The 3rd Generation Partnership Project (3GPP) collaborates with telecommunications standards development organizations (ARIB, ATIS, CCSA, ETSI, TSDSI, TTA, TTC) and provides their members with an environment to define 3GPP technologies. Hopefully these will be completed sometime later in 2018. Standards will allow coordinated handoffs between network operators, including cell phones, tablets, and vehicles.
The standards will provide infrastructure providers and device makers guidance when designing their solutions. The solutions need to be able work globally, not just regionally. A good reference document is the IEEE's "Standards for 5G and Beyond: Their Use Cases and Applications."

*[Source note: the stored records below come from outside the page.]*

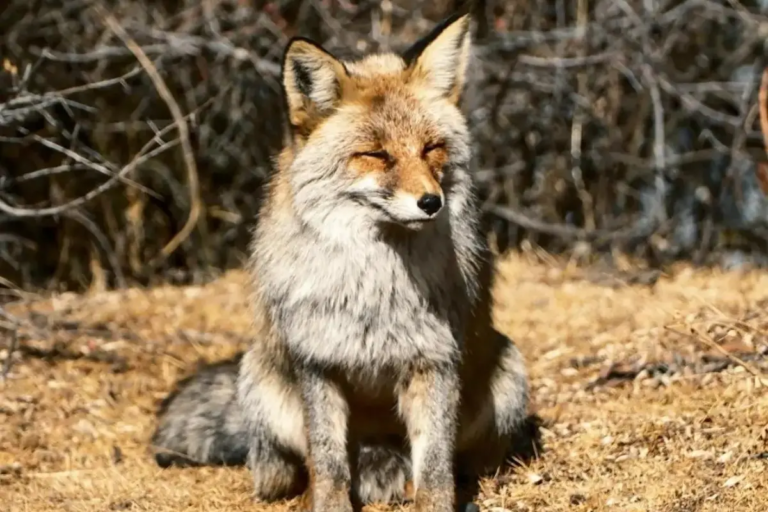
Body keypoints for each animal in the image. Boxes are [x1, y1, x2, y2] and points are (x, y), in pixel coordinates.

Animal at [151, 11, 529, 512]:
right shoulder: (317, 361)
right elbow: (328, 463)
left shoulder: (436, 360)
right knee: (292, 470)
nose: (432, 203)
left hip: (508, 376)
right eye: (376, 154)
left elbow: (434, 468)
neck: (377, 286)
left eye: (431, 148)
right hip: (260, 383)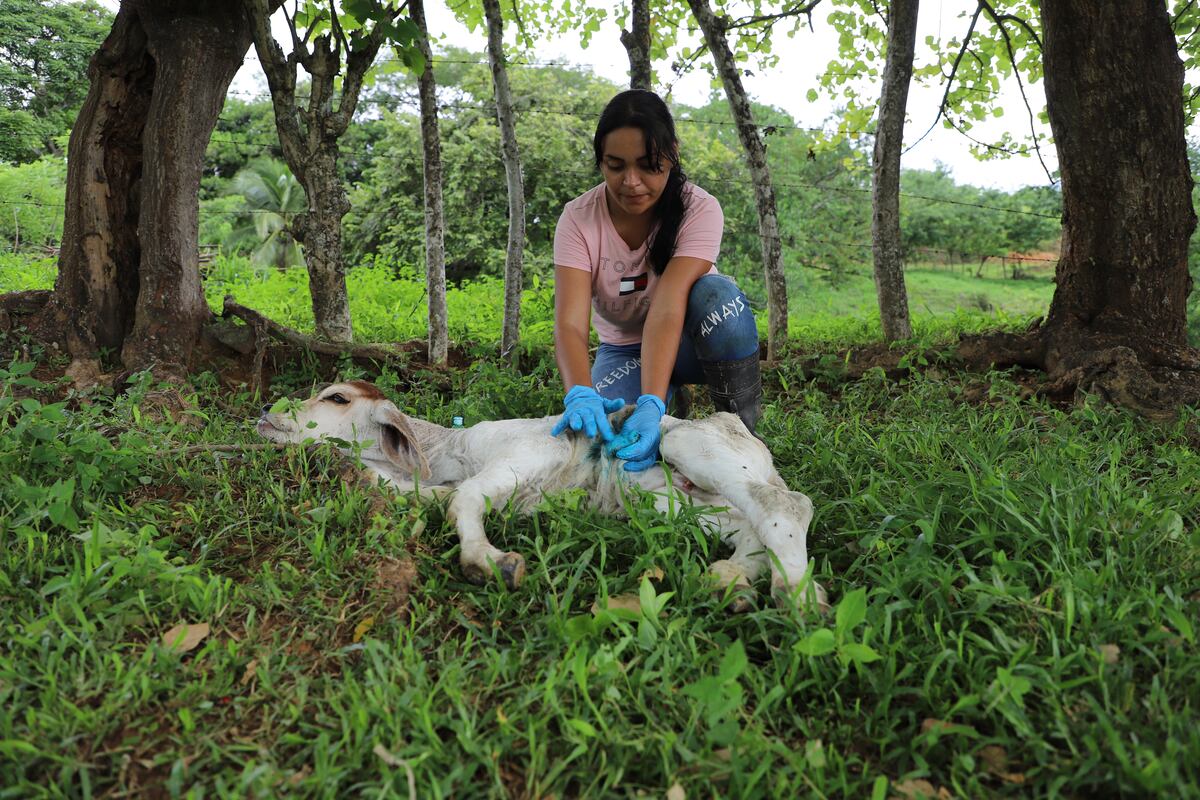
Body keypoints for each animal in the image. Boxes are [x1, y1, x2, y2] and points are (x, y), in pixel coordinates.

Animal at [258, 381, 825, 614]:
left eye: (336, 398)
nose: (267, 412)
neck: (450, 453)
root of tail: (750, 438)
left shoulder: (521, 457)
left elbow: (463, 500)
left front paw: (489, 561)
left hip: (690, 446)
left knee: (788, 505)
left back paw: (797, 596)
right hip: (682, 505)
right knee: (753, 526)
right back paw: (732, 581)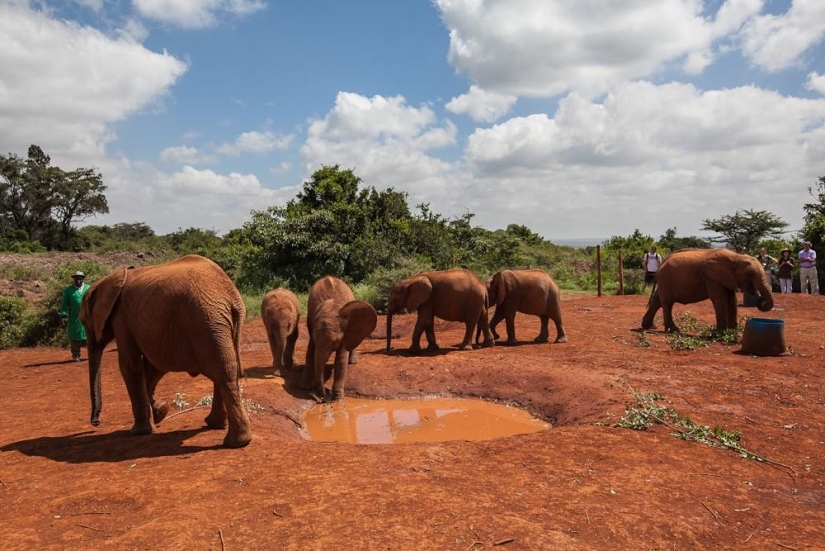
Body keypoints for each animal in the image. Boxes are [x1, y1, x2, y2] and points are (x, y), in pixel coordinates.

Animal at [79, 255, 252, 448]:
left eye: (84, 322)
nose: (96, 423)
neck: (107, 280)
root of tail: (231, 296)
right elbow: (152, 366)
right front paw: (160, 413)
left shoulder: (121, 318)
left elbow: (130, 366)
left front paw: (140, 431)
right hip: (217, 324)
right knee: (226, 368)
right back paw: (217, 426)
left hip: (206, 322)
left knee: (221, 372)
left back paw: (235, 441)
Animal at [641, 248, 774, 333]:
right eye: (750, 275)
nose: (760, 299)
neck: (736, 257)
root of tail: (660, 266)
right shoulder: (711, 277)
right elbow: (720, 299)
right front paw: (719, 333)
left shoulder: (726, 278)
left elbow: (732, 300)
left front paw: (733, 332)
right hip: (666, 280)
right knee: (667, 303)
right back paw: (673, 330)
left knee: (657, 301)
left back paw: (649, 327)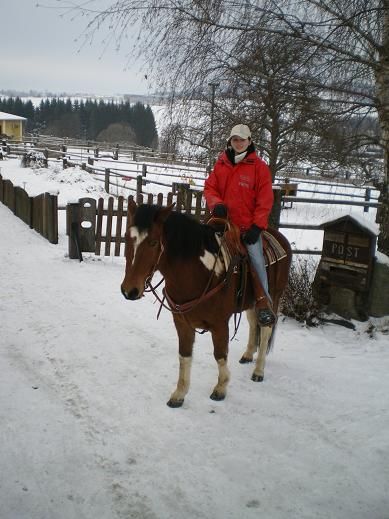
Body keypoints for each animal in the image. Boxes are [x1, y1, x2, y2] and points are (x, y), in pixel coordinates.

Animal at [121, 201, 292, 408]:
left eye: (153, 242)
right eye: (127, 238)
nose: (129, 290)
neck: (198, 273)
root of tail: (280, 237)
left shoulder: (220, 325)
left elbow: (220, 355)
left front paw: (221, 388)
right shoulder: (182, 323)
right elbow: (184, 355)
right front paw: (179, 394)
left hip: (273, 296)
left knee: (266, 328)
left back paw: (259, 370)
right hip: (251, 302)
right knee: (253, 323)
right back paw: (248, 354)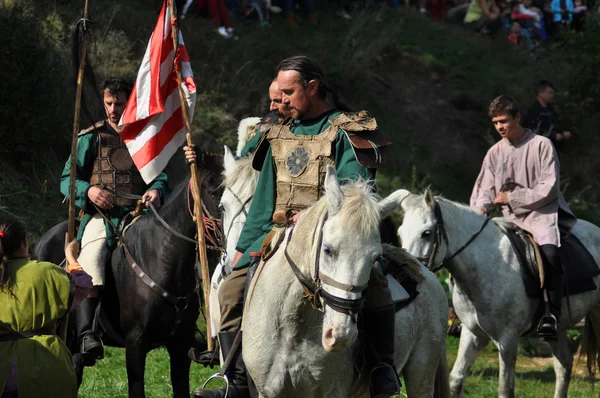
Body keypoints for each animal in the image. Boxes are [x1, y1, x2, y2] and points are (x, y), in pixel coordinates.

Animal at [241, 166, 448, 396]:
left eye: (375, 258)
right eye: (328, 249)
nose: (342, 335)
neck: (291, 327)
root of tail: (423, 271)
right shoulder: (268, 392)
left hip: (421, 377)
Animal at [392, 189, 600, 398]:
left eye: (426, 233)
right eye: (400, 233)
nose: (409, 272)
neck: (486, 265)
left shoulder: (507, 339)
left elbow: (505, 388)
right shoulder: (472, 334)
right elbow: (456, 380)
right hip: (558, 329)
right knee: (564, 365)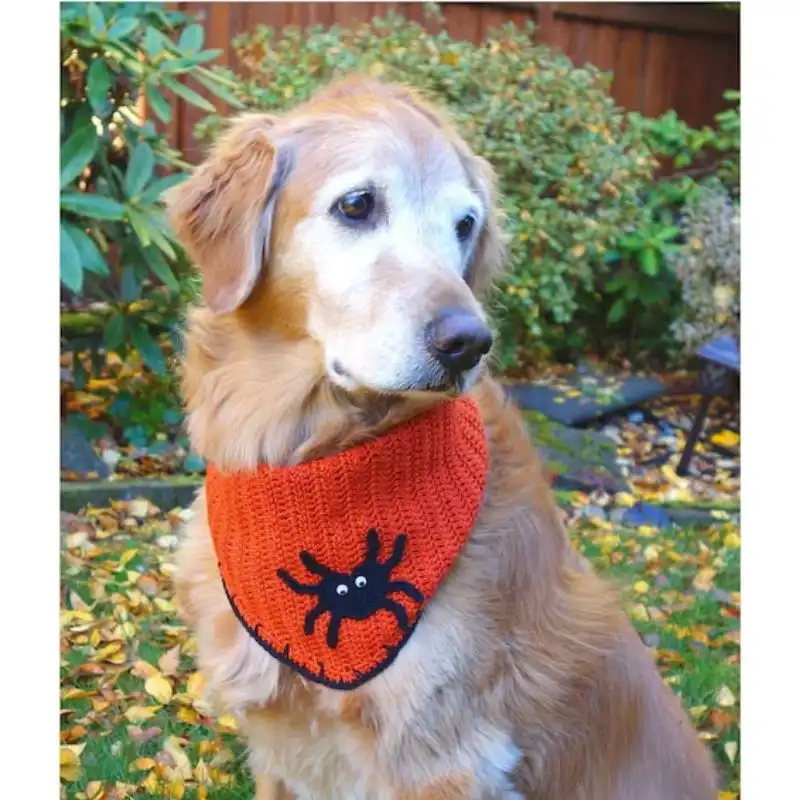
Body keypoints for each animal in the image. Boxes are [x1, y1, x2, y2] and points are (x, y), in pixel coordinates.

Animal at [166, 76, 716, 800]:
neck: (307, 456)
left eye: (465, 226)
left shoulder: (439, 758)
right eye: (358, 205)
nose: (468, 342)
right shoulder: (282, 753)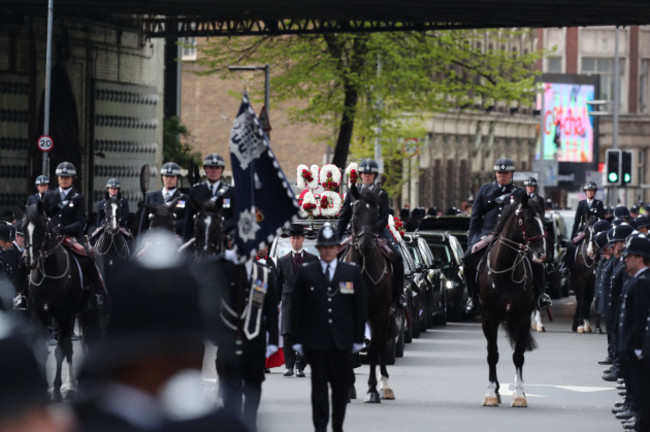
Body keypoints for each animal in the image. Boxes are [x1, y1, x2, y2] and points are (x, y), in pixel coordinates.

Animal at [22, 202, 95, 402]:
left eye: (40, 229)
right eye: (23, 229)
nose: (30, 260)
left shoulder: (65, 314)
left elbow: (60, 350)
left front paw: (55, 389)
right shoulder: (38, 315)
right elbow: (41, 350)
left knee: (72, 344)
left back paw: (69, 385)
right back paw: (69, 384)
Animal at [478, 194, 544, 406]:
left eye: (543, 219)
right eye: (528, 220)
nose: (541, 254)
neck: (506, 271)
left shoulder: (522, 318)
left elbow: (518, 356)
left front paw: (519, 395)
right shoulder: (490, 318)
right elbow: (492, 355)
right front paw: (491, 393)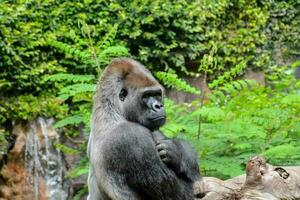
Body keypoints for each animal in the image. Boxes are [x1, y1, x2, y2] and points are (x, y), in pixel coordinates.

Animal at [86, 57, 202, 200]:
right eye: (146, 96)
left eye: (157, 94)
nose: (159, 106)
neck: (112, 111)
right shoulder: (132, 136)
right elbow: (183, 193)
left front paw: (177, 150)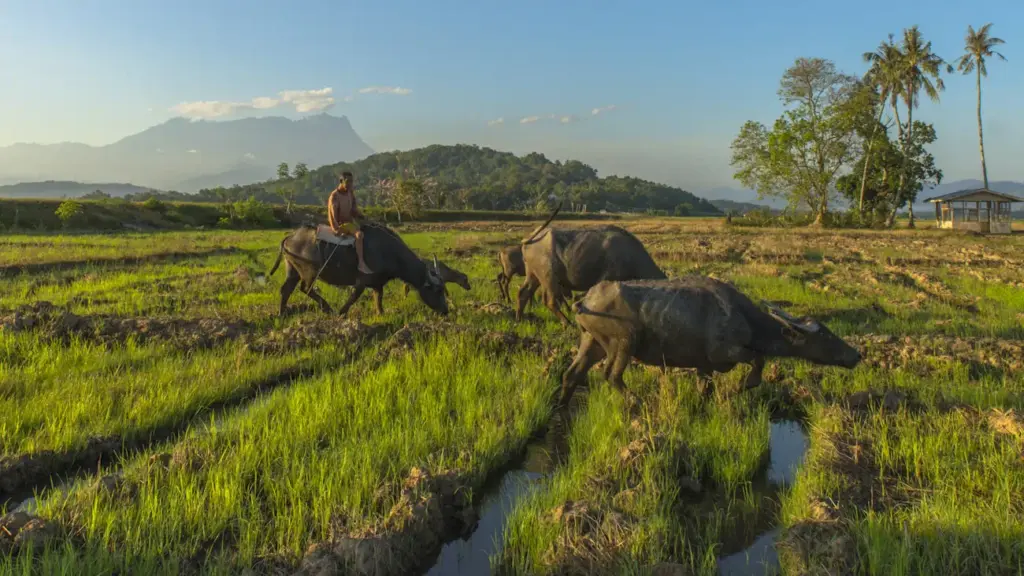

The standards are not done, but most vendors are already working on products to deliver 5G capabilities. Some are not waiting for the standards to be completed so they can get a jump on the market but this may introduce some proprietary designs that are not standardized. Carriers like Verizon and AT&T are trying to accelerate the innovation. Some providers are using 5G technologies to pass large amounts of data from one fixed point to another as an alternative to fiber connections. True mobile wireless 5G however may be years off as shown in the chart below.
Initial tests and deployments of fixed wireless 5G exist today. The fixed wireless is designed to replace fiber, cable, and DSL connections especially for last-mile connectivity. The standards should be ready by 2018 or 2019. It is not likely that 5G will replace Wi-Fi but will augment it for indoor networks, and may become a competitor.
The designation of 5G was created by 3GPP in February of 2017. Do not expect any 5G ready cell phones in the next year or two. Initial penetration of the market will probably be only fixed wireless transmission.
The high-frequency spectrum that is allocated for 5G is not proficient at penetrating walls, people, leaves, and other materials. Do not expect major 5G deployment, especially for the mobile community to be available until about 2020. One of the points made at the summit was that whatever the antenna systems and its electronics look like, they will have to be small -- probably not much bigger than a large coffee can. This means a lot of development has to occur before 5G can be deployed. It also means that the small units can more easily be installed on telephone poles on top of building as well as inside buildings. This should avoid constructing large towers, to which many people object.